Much has been said about the folly of pushing countries to cut public expenditure, increase taxes and put pressure on wages in the middle of one of the deepest recessions in modern history. However, even the outspoken critics of this approach rarely go to the core of the matter and discuss the long established economic policy strategy of the country that has come out of that recession like a phoenix from the ashes and is still celebrating its unique role and success.
To the contrary, Germany is considered by many as the role model for the rest of the union. That is the biggest mistake and the real reason why Europe is committing economic suicide instead of tackling its problem at the root.
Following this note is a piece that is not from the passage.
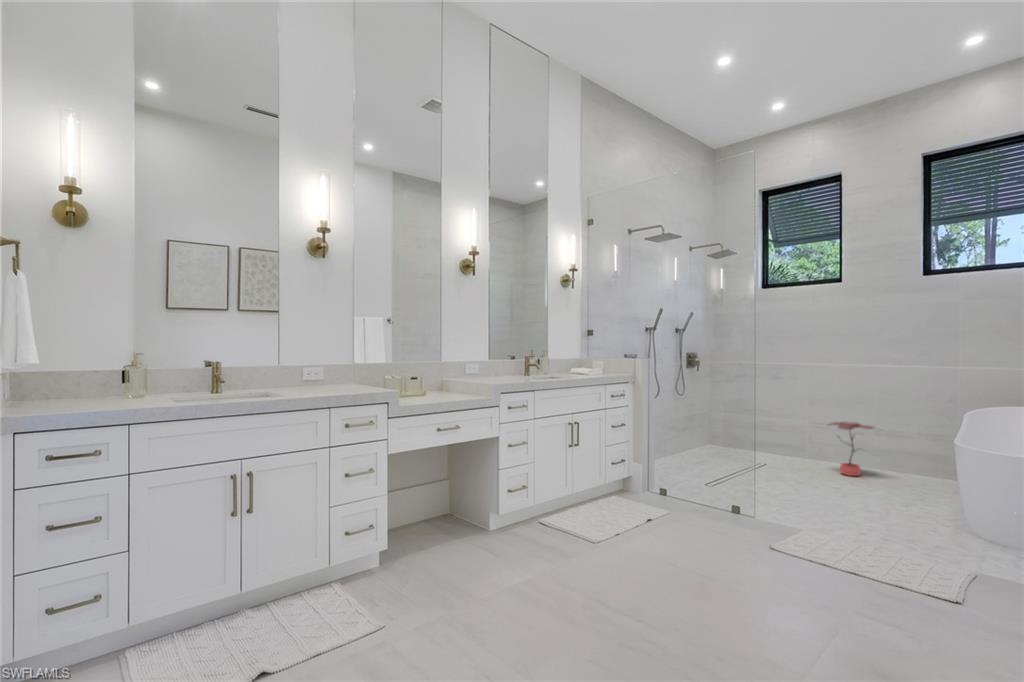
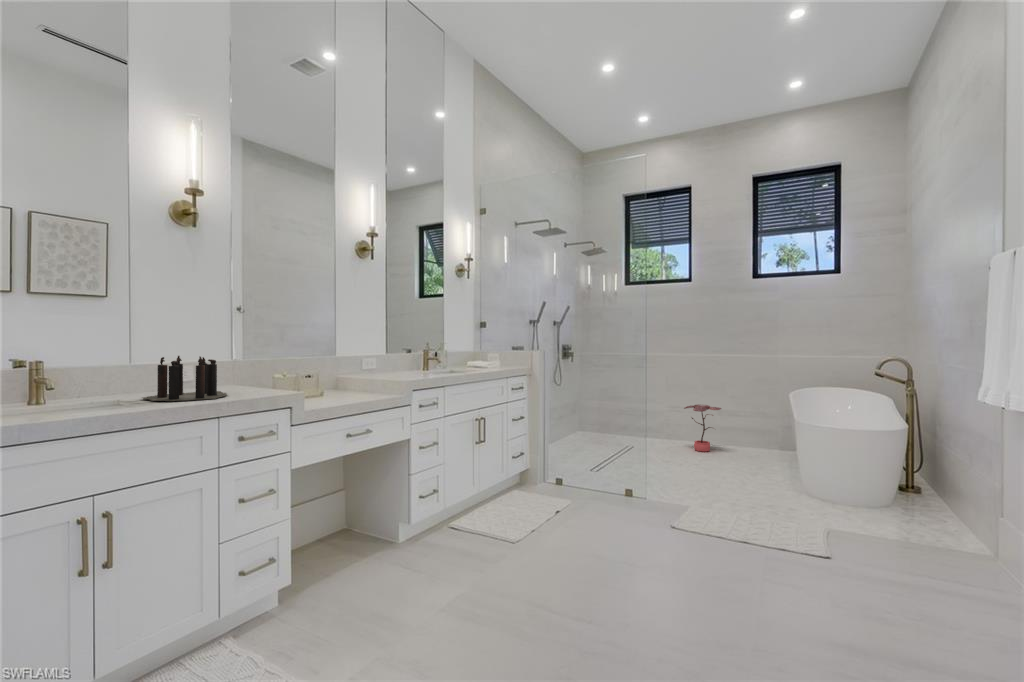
candle: none [277,359,357,394] -> present [143,356,227,401]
Since the end of Bretton Woods, Germany’s economic policy has been based on two main pillars: competition of nations – the new mercantilism and monetarism. Both are irreconcilable with a monetary union of the European size. Firstly, a monetary union is in essence a union of countries willing to harmonize their rates of inflation and to sacrifice national monetary policies. A country like Germany, fighting for higher market shares in international markets, tries to achieve the opposite. It has to undercut the cost and price level of its main trading partners even if it violates the commonly agreed inflation target.
Secondly, a large monetary union formed by already closely integrated countries becomes a rather closed economy and needs domestic policy instruments like monetary policy to stimulate growth time and again. German monetarism asks for the opposite, the absence of any discretionary action of central banks and relies solely on flexibility of prices, in particular wages.
This is particularly tragic as the monetary union was an excellent economic idea and its foreseeable failure will prevent many useful attempts in the future to replace the vagaries of the financial markets in the determination of exchange rates by an orderly adjustment of the value of currencies to the fundamentals. But the best idea is useless if its protagonists and those politicians putting it into practice fail to understand it. Insofar the history of the euro is the history of a misunderstanding.
From the very beginning neither the European Commission (EC) nor the European Central Bank (ECB) were up to their task of controlling the core of the system effectively. Eventually, this is the result of the failure of mainstream economic thinking. The crucial institutions were misled in their attempt to form a union with diverging economic concepts instead of designing a new economic policy strategy for all. They began to realise their failure only in the face of the crisis – but now the time is running out for successful changes to save the euro.